One of the largest pipeline projects of the Marcellus region, a $700 million expansion of Tennessee Gas Pipeline Co.’s “300” pipeline, is already under construction, employing 2,100 surveyors, inspectors and construction workers. It received federal approval last year to lay approximately 127 miles of 30-inch pipeline — along the existing “300” pipeline where possible — through northern Pennsylvania and northern New Jersey, as well as the installation of two new compressor stations and upgrades of seven others.
Other companies are moving forward with gathering and interconnecting pipelines to move the gas from producing well sites. Those gathering pipelines require various federal, state or local permits to cross wetlands, streams and roads, but not federal energy regulators’ approval. Jan Jarrett of the Harrisburg-based environmental group PennFuture, said she is concerned about the impact of the pipeline construction on forests, wetlands and the countless high-quality cold water trout streams that spider-web northern Pennsylvania.

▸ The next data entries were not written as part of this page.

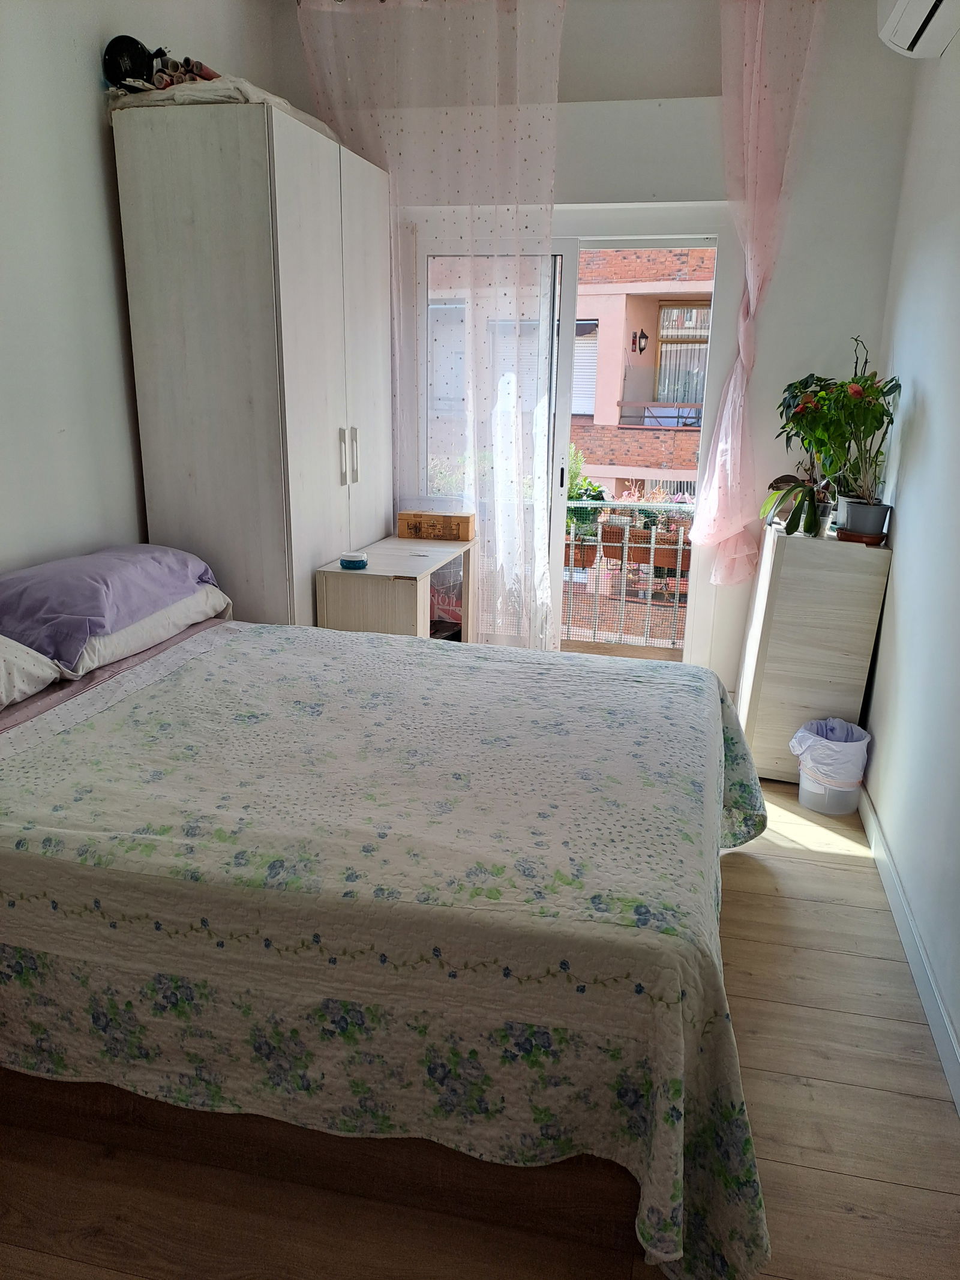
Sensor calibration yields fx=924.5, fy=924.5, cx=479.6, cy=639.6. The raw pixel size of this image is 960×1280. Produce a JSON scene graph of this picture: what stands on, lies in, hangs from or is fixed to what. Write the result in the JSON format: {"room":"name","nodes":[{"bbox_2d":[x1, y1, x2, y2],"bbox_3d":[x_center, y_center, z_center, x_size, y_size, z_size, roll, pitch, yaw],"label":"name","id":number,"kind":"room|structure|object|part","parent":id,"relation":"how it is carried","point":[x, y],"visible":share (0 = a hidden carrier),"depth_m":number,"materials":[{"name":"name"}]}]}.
{"room":"bedroom","nodes":[
{"label":"bedroom","id":0,"kind":"room"},
{"bbox_2d":[0,0,273,592],"bbox_3d":[-1.435,-0.641,2.147,0.163,2.948,4.280,5,17,12],"label":"left wall","id":1,"kind":"structure","parent":0,"point":[96,165],"depth_m":2.75,"materials":[{"name":"white paint"}]},
{"bbox_2d":[0,760,959,1279],"bbox_3d":[-0.131,0.911,2.322,2.947,0.102,4.726,5,17,12],"label":"floor","id":2,"kind":"structure","parent":0,"point":[803,864],"depth_m":1.81,"materials":[{"name":"brown wood"}]},
{"bbox_2d":[109,96,392,630],"bbox_3d":[-0.756,-0.680,3.586,0.571,2.208,1.123,5,17,12],"label":"wardrobe","id":3,"kind":"object","parent":2,"relation":"on","point":[188,297],"visible":0.78,"depth_m":3.04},
{"bbox_2d":[109,73,339,139],"bbox_3d":[-0.819,-1.737,3.071,0.602,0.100,0.729,5,17,12],"label":"cloth","id":4,"kind":"object","parent":3,"relation":"on","point":[278,101],"visible":0.3,"depth_m":2.79,"materials":[{"name":"white fabric"}]},
{"bbox_2d":[102,34,169,89],"bbox_3d":[-1.060,-1.755,2.842,0.193,0.163,0.172,-2,17,-10],"label":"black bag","id":5,"kind":"object","parent":4,"relation":"on","point":[135,44],"visible":0.75,"depth_m":2.79,"materials":[{"name":"black"}]},
{"bbox_2d":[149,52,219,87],"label":"rolls","id":6,"kind":"object","parent":4,"relation":"on","point":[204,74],"visible":0.52,"depth_m":2.88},
{"bbox_3d":[-0.502,-0.655,3.340,0.031,0.200,0.022,5,17,12],"label":"handle","id":7,"kind":"part","parent":3,"relation":"part of","materials":[{"name":"silver metal"}]},
{"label":"handle","id":8,"kind":"part","parent":3,"relation":"part of","materials":[{"name":"silver metal"}]},
{"bbox_2d":[0,606,777,1279],"bbox_3d":[-0.360,0.413,2.304,2.050,0.810,1.768,5,17,12],"label":"bed","id":9,"kind":"object","parent":2,"relation":"on","point":[663,686],"visible":0.99,"depth_m":1.66,"materials":[{"name":"white fabric"}]},
{"bbox_2d":[0,633,61,711],"bbox_3d":[-1.323,0.112,2.004,0.449,0.215,0.745,5,17,12],"label":"pillow","id":10,"kind":"object","parent":9,"relation":"on","point":[1,665],"visible":1,"depth_m":2.20,"materials":[{"name":"white fabric"}]},
{"bbox_2d":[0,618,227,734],"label":"bed sheet","id":11,"kind":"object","parent":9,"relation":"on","point":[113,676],"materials":[{"name":"fabric"}]},
{"bbox_2d":[54,583,233,681],"bbox_3d":[-1.100,-0.072,2.789,0.418,0.159,0.721,5,17,12],"label":"white pillow","id":12,"kind":"object","parent":9,"relation":"on","point":[215,595],"visible":0.39,"depth_m":2.63,"materials":[{"name":"white fabric"}]},
{"bbox_2d":[0,543,219,665],"bbox_3d":[-1.116,-0.145,2.671,0.442,0.211,0.796,5,17,12],"label":"purple pillow","id":13,"kind":"object","parent":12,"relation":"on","point":[88,598],"visible":0.97,"depth_m":2.47,"materials":[{"name":"purple fabric"}]},
{"bbox_2d":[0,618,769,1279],"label":"bedspread","id":14,"kind":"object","parent":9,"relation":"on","point":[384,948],"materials":[{"name":"white fabric"}]},
{"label":"bed frame","id":15,"kind":"part","parent":9,"relation":"part of","materials":[{"name":"brown wood"}]},
{"bbox_2d":[316,537,479,640],"bbox_3d":[-0.306,0.024,3.782,0.419,0.761,0.809,5,17,12],"label":"desk","id":16,"kind":"object","parent":2,"relation":"on","point":[417,595],"visible":0.6,"depth_m":3.39,"materials":[{"name":"wood"}]},
{"bbox_2d":[339,550,368,569],"bbox_3d":[-0.467,-0.293,3.414,0.103,0.046,0.103,5,17,12],"label":"container","id":17,"kind":"object","parent":16,"relation":"on","point":[351,557],"visible":0.99,"depth_m":3.38,"materials":[{"name":"blue"}]},
{"bbox_2d":[397,509,475,541],"bbox_3d":[-0.183,-0.496,3.983,0.312,0.101,0.154,5,17,12],"label":"box","id":18,"kind":"object","parent":16,"relation":"on","point":[407,520],"visible":0.98,"depth_m":3.92,"materials":[{"name":"brown cardboard"}]},
{"bbox_2d":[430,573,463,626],"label":"red bag","id":19,"kind":"object","parent":16,"relation":"in","point":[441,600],"visible":0.33,"depth_m":4.14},
{"bbox_2d":[734,520,892,783],"bbox_3d":[1.258,0.032,3.613,0.408,0.921,0.637,5,17,12],"label":"white cabinet","id":20,"kind":"object","parent":2,"relation":"on","point":[782,546],"visible":0.82,"depth_m":3.31,"materials":[{"name":"white wood"}]},
{"bbox_2d":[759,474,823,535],"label":"potted plant","id":21,"kind":"object","parent":20,"relation":"on","point":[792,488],"visible":0.92,"depth_m":3.36,"materials":[{"name":"green plant"}]},
{"bbox_2d":[770,372,843,527],"bbox_3d":[1.268,-0.718,3.462,0.340,0.570,0.348,5,17,12],"label":"potted plant","id":22,"kind":"object","parent":20,"relation":"on","point":[790,404],"visible":0.49,"depth_m":3.45,"materials":[{"name":"green plant"}]},
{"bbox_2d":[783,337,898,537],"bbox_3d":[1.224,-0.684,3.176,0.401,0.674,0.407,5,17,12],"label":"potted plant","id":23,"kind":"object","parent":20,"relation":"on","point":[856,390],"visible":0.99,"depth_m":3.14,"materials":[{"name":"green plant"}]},
{"bbox_2d":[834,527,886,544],"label":"plant saucer","id":24,"kind":"object","parent":20,"relation":"on","point":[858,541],"visible":0.58,"depth_m":3.25,"materials":[{"name":"brown ceramic"}]},
{"bbox_2d":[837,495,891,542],"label":"plant pot","id":25,"kind":"object","parent":20,"relation":"on","point":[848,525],"visible":0.86,"depth_m":3.20,"materials":[{"name":"plastic"}]},
{"bbox_2d":[788,717,870,814],"bbox_3d":[1.244,0.445,3.304,0.264,0.299,0.258,5,17,12],"label":"trash can","id":26,"kind":"object","parent":2,"relation":"on","point":[816,786],"visible":0.87,"depth_m":3.23,"materials":[{"name":"white plastic"}]},
{"bbox_2d":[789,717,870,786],"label":"trash bag","id":27,"kind":"object","parent":26,"relation":"in","point":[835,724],"visible":0.75,"depth_m":3.28,"materials":[{"name":"white plastic"}]},
{"bbox_2d":[271,0,916,699],"bbox_3d":[0.362,-1.116,3.932,2.612,2.915,0.201,5,17,12],"label":"back wall","id":28,"kind":"structure","parent":0,"point":[871,326],"depth_m":3.55,"materials":[{"name":"white paint"}]},
{"bbox_2d":[292,0,564,643],"bbox_3d":[-0.198,-1.122,3.864,1.055,2.898,0.110,5,17,12],"label":"sheer curtain","id":29,"kind":"object","parent":28,"relation":"attached to","point":[544,114],"visible":0.81,"depth_m":3.69,"materials":[{"name":"pink fabric"}]},
{"bbox_2d":[415,210,729,669],"bbox_3d":[0.356,-0.745,4.228,1.395,2.072,0.160,5,17,12],"label":"sliding glass door","id":30,"kind":"structure","parent":28,"relation":"in","point":[557,504],"depth_m":4.08,"materials":[{"name":"white glass"}]},
{"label":"door handle","id":31,"kind":"part","parent":30,"relation":"part of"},
{"bbox_2d":[686,0,823,582],"bbox_3d":[1.011,-1.259,3.494,0.476,2.237,0.142,5,17,12],"label":"pink curtain","id":32,"kind":"object","parent":28,"relation":"attached to","point":[729,463],"visible":0.98,"depth_m":3.39,"materials":[{"name":"pink fabric"}]},
{"bbox_2d":[859,28,959,1101],"bbox_3d":[1.099,-0.415,1.524,0.165,2.913,4.491,5,17,12],"label":"right wall","id":33,"kind":"structure","parent":0,"point":[879,671],"depth_m":2.71,"materials":[{"name":"white paint"}]},
{"bbox_2d":[858,784,959,1114],"bbox_3d":[1.013,0.950,1.920,0.016,0.096,4.008,5,17,12],"label":"baseboard","id":34,"kind":"structure","parent":33,"relation":"attached to","point":[943,1012],"depth_m":2.38,"materials":[{"name":"white paint"}]},
{"bbox_2d":[876,0,959,58],"bbox_3d":[1.237,-1.817,2.432,0.231,0.288,0.819,5,17,12],"label":"air conditioner","id":35,"kind":"object","parent":33,"relation":"attached to","point":[895,17],"visible":0.99,"depth_m":2.65,"materials":[{"name":"white plastic"}]},
{"label":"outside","id":36,"kind":"structure","parent":0,"visible":0},
{"label":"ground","id":37,"kind":"structure","parent":36,"visible":0},
{"bbox_2d":[562,500,693,651],"bbox_3d":[0.767,-0.406,5.347,3.374,0.938,0.072,5,17,12],"label":"balcony railing","id":38,"kind":"object","parent":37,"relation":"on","point":[652,546],"visible":0.36,"depth_m":5.33,"materials":[{"name":"white metal"}]},
{"bbox_2d":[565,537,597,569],"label":"flower pot","id":39,"kind":"object","parent":38,"relation":"attached to","point":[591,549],"visible":0.45,"depth_m":5.75,"materials":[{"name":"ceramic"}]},
{"bbox_2d":[565,447,607,562],"bbox_3d":[0.538,-0.811,5.489,0.459,0.751,0.440,5,17,12],"label":"balcony plant","id":40,"kind":"object","parent":38,"relation":"attached to","point":[594,488],"visible":0.45,"depth_m":5.41,"materials":[{"name":"green plant"}]},
{"bbox_2d":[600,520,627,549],"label":"flower pot","id":41,"kind":"object","parent":38,"relation":"attached to","point":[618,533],"visible":0.6,"depth_m":5.76,"materials":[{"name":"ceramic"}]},
{"bbox_2d":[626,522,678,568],"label":"flower pot","id":42,"kind":"object","parent":38,"relation":"attached to","point":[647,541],"visible":0.61,"depth_m":5.55,"materials":[{"name":"brown"}]},
{"bbox_2d":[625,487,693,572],"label":"potted plant","id":43,"kind":"object","parent":38,"relation":"attached to","point":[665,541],"visible":0.62,"depth_m":5.81,"materials":[{"name":"plant"}]},
{"bbox_2d":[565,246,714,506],"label":"apartment building","id":44,"kind":"structure","parent":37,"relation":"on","point":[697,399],"materials":[{"name":"brick"}]},
{"bbox_2d":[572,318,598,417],"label":"roller shutter","id":45,"kind":"structure","parent":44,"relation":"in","point":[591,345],"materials":[{"name":"white plastic"}]},
{"bbox_2d":[631,329,648,353],"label":"wall lamp","id":46,"kind":"object","parent":44,"relation":"attached to","point":[642,334],"visible":0.93,"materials":[{"name":"black metal"}]},
{"bbox_2d":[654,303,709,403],"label":"balcony window","id":47,"kind":"structure","parent":44,"relation":"in","point":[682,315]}
]}

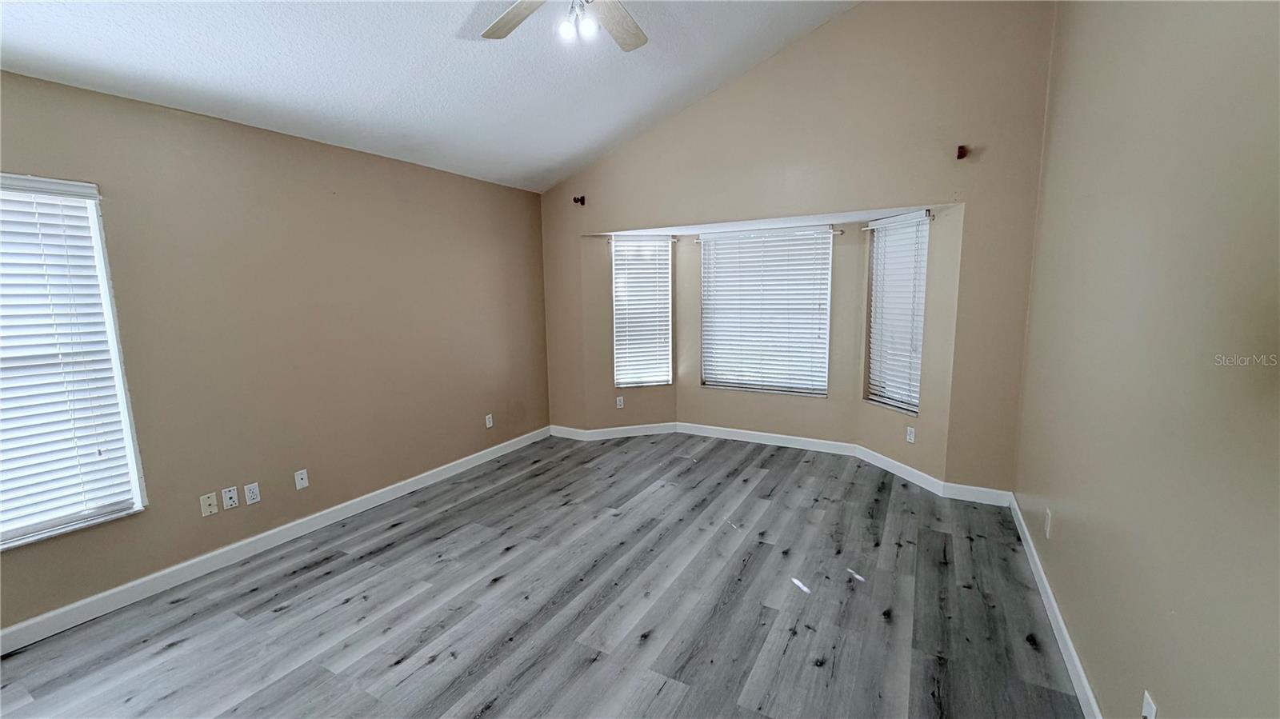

Joe Osborne of the Group Against Smog and Pollution (GASP) in Pittsburgh said there are concerns about air pollution from the growing number of compressor stations that are sources of carbon monoxide, nitrogen oxides and volatile organic compounds — that contribute to ground-level ozone and asthma.
At least one new interstate project, the MARC I line proposed by Inergy LP, is getting pushback from some residents and environmental groups in the rural Endless Mountains region of north-central PA. The line, which would travel into New York, would pose the threat of pollution to 111 sensitive streams and water bodies and split 39 miles of undeveloped forest and farm land in an area that supports a robust ecosystem, high quality of life and recreation, the EPA said. But FERC says the pipeline would have “no significant impact” on the environment and recommends that it be allowed to go forward.
Chesapeake Energy is protesting the new rules of the US Army Corps of Engineers in reviewing stream crossings by proposed pipelines claiming that some 128 completed Marcellus wells are being unnecessarily shut off from production. These new permits allow regulators to consider the cumulative surface-water impacts of the projects, which are increasingly spider-webbing to tie new Marcellus wells to interstate pipelines. Such new permits streamline some of the process for stream disturbance evaluations.